Gubernatorial candidates must think about energy

As the elections are only two weeks away, newly-elected politicians will soon be faced with big decisions on the environment and energy. One year from now, the Prairie Island nuclear power plant will have run out of storage space for its spent fuel rods. Coal is poisoning the state’s soil and waterways. As foreign oil prices rise, biodiesel and biomass power could become a new source of revenue and money-savings for Minnesota.

Since the Yucca Mountain project won’t be complete for years, the state will have to find somewhere else to put the radioactive waste piling up in the backyard of the Prairie Island nuclear power plant. The easy solution is to let the plant hold onto more waste, but the limit was not set arbitrarily; it was set with a view to the maximum risk the area can bear.

Furthermore, in the current world climate, nothing so potentially lethal should ever be left so unprotected. What if the Sept. 11 terrorists had instead aimed at a field of nuclear waste canisters?

Coal, perhaps the most popular source of power in Minnesota or anywhere, is a similarly poor choice. Acid rain has already contaminated too much of the ground and water in Minnesota. Mercury has poisoned some water so much that the fish in it are inedible. In a state where hunting and fishing are so much a part of life, this is unacceptable.

**Data listing**
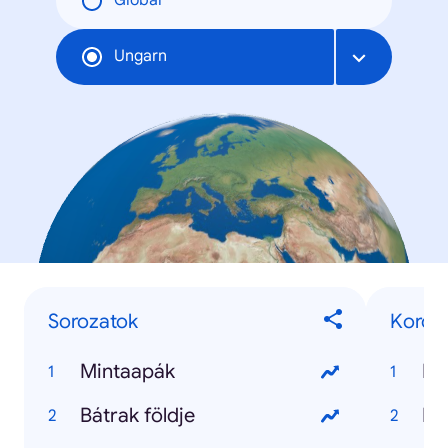
Global
Ungarn
Sorozatok
Korona
Mintaapák
Ko
Bátrak földje
Ko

**What to do**
• 1. List every source of energy or power that the energy editorial names.
• 2. Please continue the energy editorial, picking up right after its last sentence.
The material comes from a different source than the energy editorial.

**Responses to the exercise**
• 1. Nuclear power, coal, foreign oil, biodiesel, biomass power

• 2.
Additionally, coal imported from outside the state costs money that could be kept in state if other methods of power are pursued. Biomass power, for example, usually involves burning plant and animal byproducts, typically at far lower pollution levels than a coal-fired plant. A plant for alfalfa stems was proposed in Granite Falls in 1996; the leaves not burned are valuable as livestock feed or for use in pharmaceuticals. Minnesota farmers could therefore grow the product and use the leavings in a closed loop, keeping all the money in state.

In the same way, more money could be kept in state by growing more plants for biodiesel. Current events indicated the imperative need for the United States to lessen its reliance on foreign oil for fuel, and Minnesota could help this effort while generating additional revenue.

The next crop of state politicians needs to look at new ways to keep money in Minnesota and clean up the environment. Both can be done – and at the same, if politicians are willing to think outside the box.